EXTRACTED RECORDS:
=-=-=
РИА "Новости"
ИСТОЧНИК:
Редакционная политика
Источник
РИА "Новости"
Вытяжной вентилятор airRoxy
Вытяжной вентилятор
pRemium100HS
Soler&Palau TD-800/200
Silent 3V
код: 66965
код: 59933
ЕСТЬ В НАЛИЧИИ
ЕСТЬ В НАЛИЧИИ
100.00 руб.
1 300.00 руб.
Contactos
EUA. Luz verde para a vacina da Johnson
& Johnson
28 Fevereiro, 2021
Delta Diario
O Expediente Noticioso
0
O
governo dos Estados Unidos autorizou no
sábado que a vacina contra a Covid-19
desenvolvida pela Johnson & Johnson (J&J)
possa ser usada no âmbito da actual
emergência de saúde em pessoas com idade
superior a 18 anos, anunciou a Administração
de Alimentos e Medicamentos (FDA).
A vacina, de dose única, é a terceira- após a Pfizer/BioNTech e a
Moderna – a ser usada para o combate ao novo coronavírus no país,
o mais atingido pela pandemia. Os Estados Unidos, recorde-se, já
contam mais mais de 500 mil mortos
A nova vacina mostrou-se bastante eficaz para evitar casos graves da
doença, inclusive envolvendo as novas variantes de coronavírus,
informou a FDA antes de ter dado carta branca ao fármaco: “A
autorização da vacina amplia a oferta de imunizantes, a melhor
=-=-=
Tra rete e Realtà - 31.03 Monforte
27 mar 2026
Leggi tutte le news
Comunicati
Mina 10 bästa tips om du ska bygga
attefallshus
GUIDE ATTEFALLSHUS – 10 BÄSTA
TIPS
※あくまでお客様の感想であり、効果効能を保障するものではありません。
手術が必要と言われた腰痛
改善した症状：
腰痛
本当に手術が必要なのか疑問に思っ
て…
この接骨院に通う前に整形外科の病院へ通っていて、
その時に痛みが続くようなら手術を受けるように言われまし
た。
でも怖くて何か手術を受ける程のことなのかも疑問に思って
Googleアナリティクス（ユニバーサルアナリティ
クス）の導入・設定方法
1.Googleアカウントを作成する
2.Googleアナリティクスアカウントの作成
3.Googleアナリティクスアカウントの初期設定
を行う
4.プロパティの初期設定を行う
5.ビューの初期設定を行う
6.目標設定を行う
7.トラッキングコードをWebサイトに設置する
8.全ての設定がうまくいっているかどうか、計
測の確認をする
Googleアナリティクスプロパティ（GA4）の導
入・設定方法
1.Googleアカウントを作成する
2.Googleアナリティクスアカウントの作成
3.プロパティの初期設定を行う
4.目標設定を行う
=-=-=
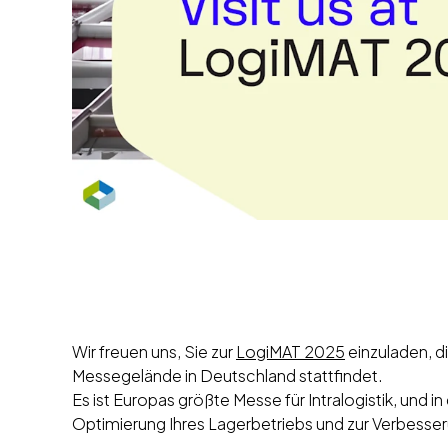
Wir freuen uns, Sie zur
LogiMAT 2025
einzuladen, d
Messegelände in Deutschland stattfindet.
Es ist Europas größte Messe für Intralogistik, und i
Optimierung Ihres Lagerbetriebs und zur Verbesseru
=-=-=
EXERCISE: Edit the listing lines from the one containing "Wir freuen uns, Sie zur" through the one containing "Optimierung Ihres Lagerbetriebs": replace "LogiMAT 2025" with "LogiMAT 2026", change nothing else, and return only those lines.

ANSWER FOR THE TASK:
Wir freuen uns, Sie zur
LogiMAT 2026
einzuladen, d
Messegelände in Deutschland stattfindet.
Es ist Europas größte Messe für Intralogistik, und i
Optimierung Ihres Lagerbetriebs und zur Verbesseru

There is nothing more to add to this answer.